The most common mistake in implementing sales incentive programmes is to look at the programme as a simple “do this and get that” proposition. Creating a successful sales incentive requires taking time to consider the specific objectives, the target audience and how the programme will be communicated.
These 10 essential considerations will help you build a sales incentive strategy to deliver your objectives and measure your results.
- Why are you using an incentive programme and what is it designed to achieve?
Consider both your purpose – for example, improving teamwork – and your programme objectives, such as an increase in sales or sign-ups.
- Who are the incentives aimed it?
Like any good strategy think about the audience it’s aimed at – who they are, what do they want and what will motivate them.
- What are the current obstacles?
Find out what is currently preventing goals from being achieved and make sure you have a good understanding of what might stop your intended audience from taking part.
- What is the right structure likely to be?

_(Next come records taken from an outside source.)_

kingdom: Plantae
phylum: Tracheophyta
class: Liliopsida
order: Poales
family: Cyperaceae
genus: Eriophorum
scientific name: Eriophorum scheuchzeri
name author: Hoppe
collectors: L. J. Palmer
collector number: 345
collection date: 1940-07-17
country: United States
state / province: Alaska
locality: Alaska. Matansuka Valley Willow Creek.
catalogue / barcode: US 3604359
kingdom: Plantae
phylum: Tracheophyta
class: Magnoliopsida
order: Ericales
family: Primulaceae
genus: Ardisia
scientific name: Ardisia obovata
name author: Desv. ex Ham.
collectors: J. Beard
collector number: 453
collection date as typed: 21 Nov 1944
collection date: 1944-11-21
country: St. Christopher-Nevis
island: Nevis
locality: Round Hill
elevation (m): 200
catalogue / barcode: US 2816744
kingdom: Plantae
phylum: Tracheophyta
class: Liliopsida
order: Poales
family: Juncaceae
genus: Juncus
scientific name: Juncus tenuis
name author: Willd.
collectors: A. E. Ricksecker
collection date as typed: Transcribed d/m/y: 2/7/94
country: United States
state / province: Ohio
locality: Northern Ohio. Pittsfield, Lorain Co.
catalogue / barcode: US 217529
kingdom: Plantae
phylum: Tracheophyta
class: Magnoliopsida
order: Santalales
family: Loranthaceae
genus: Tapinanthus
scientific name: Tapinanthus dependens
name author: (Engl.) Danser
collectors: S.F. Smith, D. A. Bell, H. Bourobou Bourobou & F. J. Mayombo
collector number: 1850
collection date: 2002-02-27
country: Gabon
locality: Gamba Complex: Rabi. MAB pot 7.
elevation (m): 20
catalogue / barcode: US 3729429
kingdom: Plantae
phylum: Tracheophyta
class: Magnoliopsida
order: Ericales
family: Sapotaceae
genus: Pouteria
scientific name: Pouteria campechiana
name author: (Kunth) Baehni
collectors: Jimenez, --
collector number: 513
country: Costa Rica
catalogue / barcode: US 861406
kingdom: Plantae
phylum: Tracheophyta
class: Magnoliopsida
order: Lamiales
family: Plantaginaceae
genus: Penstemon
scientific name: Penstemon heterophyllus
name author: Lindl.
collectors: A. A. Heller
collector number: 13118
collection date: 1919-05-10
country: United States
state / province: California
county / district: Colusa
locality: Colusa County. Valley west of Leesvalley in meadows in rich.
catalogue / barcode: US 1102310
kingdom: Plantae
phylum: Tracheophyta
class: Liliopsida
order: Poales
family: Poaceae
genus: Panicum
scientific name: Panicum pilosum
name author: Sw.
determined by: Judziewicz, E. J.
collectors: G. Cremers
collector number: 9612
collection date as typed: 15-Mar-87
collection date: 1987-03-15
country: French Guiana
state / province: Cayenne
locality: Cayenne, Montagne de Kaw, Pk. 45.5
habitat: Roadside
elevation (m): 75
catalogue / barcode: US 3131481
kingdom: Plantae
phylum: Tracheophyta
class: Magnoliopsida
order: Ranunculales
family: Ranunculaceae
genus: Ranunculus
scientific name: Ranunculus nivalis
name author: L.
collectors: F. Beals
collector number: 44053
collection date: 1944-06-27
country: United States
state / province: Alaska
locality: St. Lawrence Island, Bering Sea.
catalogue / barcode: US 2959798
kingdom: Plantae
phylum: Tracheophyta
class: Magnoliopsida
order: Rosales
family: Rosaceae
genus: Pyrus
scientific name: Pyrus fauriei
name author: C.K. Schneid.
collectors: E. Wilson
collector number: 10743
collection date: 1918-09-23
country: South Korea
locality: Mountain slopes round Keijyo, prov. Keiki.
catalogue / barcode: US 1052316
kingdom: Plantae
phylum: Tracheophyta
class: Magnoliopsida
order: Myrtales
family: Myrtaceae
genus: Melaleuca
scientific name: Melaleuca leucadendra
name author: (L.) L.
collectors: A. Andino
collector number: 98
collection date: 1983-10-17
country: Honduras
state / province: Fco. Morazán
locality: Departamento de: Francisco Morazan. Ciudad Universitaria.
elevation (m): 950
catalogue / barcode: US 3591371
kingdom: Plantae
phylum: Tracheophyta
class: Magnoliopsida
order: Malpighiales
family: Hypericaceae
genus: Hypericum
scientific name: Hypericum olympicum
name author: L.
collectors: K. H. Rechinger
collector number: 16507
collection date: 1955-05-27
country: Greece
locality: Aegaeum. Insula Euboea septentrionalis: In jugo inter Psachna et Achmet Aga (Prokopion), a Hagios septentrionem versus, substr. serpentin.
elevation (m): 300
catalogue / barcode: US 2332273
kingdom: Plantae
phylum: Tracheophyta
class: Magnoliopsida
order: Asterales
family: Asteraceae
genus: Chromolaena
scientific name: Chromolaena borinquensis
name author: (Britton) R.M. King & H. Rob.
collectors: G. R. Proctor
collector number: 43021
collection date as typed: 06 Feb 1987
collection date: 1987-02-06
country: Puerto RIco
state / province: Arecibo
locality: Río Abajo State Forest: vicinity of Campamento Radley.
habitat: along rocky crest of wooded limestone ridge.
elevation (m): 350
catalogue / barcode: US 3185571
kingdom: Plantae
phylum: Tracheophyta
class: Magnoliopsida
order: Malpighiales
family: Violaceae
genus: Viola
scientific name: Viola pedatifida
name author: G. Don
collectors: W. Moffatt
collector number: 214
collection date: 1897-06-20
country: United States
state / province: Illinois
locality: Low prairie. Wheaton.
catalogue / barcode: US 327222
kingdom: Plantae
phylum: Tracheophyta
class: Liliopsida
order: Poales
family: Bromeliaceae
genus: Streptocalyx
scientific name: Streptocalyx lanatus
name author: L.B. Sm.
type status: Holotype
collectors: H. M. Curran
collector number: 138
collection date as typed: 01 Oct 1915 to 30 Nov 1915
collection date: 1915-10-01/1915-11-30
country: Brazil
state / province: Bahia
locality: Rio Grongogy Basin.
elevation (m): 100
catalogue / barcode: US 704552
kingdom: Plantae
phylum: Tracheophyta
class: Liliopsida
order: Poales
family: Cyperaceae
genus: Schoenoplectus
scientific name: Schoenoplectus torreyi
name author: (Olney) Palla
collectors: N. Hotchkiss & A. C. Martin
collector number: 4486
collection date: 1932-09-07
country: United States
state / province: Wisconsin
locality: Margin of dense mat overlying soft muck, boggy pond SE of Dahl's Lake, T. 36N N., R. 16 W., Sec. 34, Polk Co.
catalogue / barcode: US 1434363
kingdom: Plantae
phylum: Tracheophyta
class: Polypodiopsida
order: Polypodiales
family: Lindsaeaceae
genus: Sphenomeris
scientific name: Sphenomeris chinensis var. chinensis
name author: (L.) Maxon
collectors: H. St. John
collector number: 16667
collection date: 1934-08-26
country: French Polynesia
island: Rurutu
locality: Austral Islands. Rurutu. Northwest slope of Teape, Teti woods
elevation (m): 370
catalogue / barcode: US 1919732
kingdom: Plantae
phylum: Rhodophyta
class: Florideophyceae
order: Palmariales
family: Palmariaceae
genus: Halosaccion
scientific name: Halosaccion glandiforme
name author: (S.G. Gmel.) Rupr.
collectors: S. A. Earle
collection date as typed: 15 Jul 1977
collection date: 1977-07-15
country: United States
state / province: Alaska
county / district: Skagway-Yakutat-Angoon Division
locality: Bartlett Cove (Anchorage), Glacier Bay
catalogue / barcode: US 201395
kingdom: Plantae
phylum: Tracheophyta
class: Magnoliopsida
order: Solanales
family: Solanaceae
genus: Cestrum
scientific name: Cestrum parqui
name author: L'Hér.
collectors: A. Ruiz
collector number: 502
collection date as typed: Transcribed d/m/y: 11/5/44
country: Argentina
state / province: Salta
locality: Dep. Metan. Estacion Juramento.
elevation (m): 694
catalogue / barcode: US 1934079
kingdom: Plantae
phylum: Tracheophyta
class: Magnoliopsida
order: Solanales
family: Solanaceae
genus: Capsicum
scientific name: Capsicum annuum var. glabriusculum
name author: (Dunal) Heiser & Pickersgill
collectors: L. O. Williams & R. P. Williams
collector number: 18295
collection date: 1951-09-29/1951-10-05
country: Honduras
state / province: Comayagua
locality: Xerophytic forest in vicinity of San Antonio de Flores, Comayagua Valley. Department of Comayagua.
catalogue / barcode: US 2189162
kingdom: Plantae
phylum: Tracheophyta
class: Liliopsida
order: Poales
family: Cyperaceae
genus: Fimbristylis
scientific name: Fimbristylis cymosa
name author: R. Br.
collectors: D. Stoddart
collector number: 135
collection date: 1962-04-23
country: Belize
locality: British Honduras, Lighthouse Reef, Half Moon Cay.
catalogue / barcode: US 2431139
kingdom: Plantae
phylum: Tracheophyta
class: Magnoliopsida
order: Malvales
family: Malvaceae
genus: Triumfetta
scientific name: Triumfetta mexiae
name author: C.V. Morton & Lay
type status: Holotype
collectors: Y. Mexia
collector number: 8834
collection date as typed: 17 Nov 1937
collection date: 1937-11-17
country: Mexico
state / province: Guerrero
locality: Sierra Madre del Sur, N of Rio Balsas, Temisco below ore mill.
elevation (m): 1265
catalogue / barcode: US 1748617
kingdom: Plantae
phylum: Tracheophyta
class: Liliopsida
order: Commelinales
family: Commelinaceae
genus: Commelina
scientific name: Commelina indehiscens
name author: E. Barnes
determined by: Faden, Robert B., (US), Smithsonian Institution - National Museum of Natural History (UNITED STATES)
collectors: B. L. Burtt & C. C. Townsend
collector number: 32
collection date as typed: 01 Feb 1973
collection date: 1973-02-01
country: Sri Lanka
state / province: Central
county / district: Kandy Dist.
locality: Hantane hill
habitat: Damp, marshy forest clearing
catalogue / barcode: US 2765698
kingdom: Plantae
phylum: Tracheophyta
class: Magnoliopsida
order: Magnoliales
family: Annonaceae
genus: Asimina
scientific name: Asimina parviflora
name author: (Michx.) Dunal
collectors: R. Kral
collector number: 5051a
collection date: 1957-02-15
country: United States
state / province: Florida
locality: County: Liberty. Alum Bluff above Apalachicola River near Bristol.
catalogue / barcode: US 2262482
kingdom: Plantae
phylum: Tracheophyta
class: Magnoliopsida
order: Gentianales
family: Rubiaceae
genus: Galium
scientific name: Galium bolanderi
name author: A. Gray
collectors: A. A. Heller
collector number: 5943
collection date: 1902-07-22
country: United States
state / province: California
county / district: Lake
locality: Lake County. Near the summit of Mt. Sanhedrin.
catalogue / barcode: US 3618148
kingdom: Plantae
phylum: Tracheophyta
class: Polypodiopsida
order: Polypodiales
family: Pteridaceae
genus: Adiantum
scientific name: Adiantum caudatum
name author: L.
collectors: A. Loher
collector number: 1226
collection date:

There are multiple factors to consider here. From what the goals of the programme are and how participants can achieve them, to whether you have “all or nothing” targets, close-ended or fixed reward structures.
- How will essential communication be achieved?
You might have the most beautifully designed sales incentive programme in the world, but if none of your participants know about it then it’s not going to be very effective. Design a communication strategy to introduce the programme, sell it to the participants, provide the necessary education, keep motivation levels high and report on success.
- Which incentives will work best?
Cash is a common choice but has little emotional impact and non-cash rewards are often perceived to have more overall value. So, using rewards such as travel or experiences can often be more motivating for participants.
- How much can you spend?
Incentives that deliver ROI are based on realistic budgets that make it easy to see where the programme is justifiable. Budgets need to be broken down into setting up the programme, ongoing administration and the value of rewards – not forgetting that all-important element of communication.
- How will you measure programme success?
This might be in terms of individual success – for example, numerical sales targets. Or the impact on the organisation as a whole – for example, a noticeable increase in overall sales. Consider whether the programme should be measured against non-financial as well as financial goals, such as more newsletter sign-ups.
- How will you evaluate programme administration?
These are the benchmarks against which you’ll be able to measure whether the programme is creating a heavy administrative burden or integrating easily.
- Where will you seek feedback and conclusions?
A lot of qualitative data can be drawn from business results, but this should be backed-up by quantitative sources, such as participant surveys.